Article Details
  • Published Online:
    January  2026
  • Product Name:
    The IUP Journal of Accounting Research & Audit Practices
  • Product Type:
    Article
  • Product Code:
    IJARAP020126
  • DOI:
    10.71329/IUPJARAP/2026.25.1.30-49
  • Author Name:
    Dasam Ragupathi
  • Availability:
    YES
  • Subject/Domain:
    Finance
  • Download Format:
    PDF
  • Pages:
    30-49
Volume 25, Issue 1, January-March 2026
Dynamics of Currency Beta in Emerging Markets: A Study on Indian Sectoral Indices
Abstract

The paper evaluates the dynamics of currency beta, which differs over time in several Indian industries. It explores whether currency beta is regime-dependent, employing the Markov regime switching model. Selected monthly index data of BSE sectors, namely, automobile (AUTO), capital goods (CAPGOOD), consumer durables (CONDURA), fastmoving consumer goods (FMCG), healthcare (H.CARE), information technology (IT), metal (METAL), oil and gas (O&G), public sector units (PSU) and technology (TECK) industry, are among them.
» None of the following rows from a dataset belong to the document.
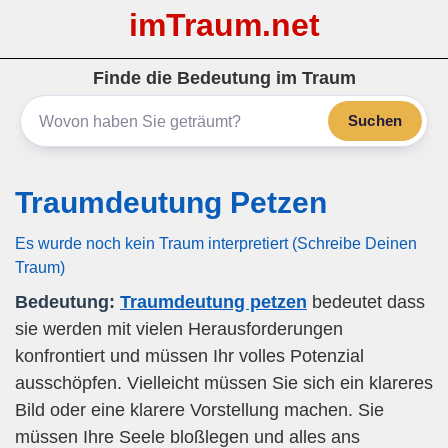
imTraum.net
Finde die Bedeutung im Traum
Suchen
Traumdeutung Petzen
Es wurde noch kein Traum interpretiert (Schreibe Deinen
Traum)
Bedeutung:
Traumdeutung petzen
bedeutet dass
sie werden mit vielen Herausforderungen
konfrontiert und müssen Ihr volles Potenzial
ausschöpfen. Vielleicht müssen Sie sich ein klareres
Bild oder eine klarere Vorstellung machen. Sie
müssen Ihre Seele bloßlegen und alles ans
Markov Regime Switching (MRS) approach and descriptive statistics are used. It reveals that currency betas fluctuate significantly depending on the industry. The nature of currency beta indicates varying degrees of volatility for various industries during different crisis periods. Strong evidence of currency beta‘s regime-switching behavior is also shown by the results. The results will be of use for portfolio managers and hedgers who seek to diversify and hedge currency beta in both calm and tumultuous market conditions in an emerging market like India.

Introduction

An economy‘s ability to grow is mostly determined by how well its industries are doing. Besides the basic drivers of development, a small number of macroeconomic variables primarily determine the size, growth and performance of sectors. One of the foremost variables that affects an industry’s financial success is exchange rate instability.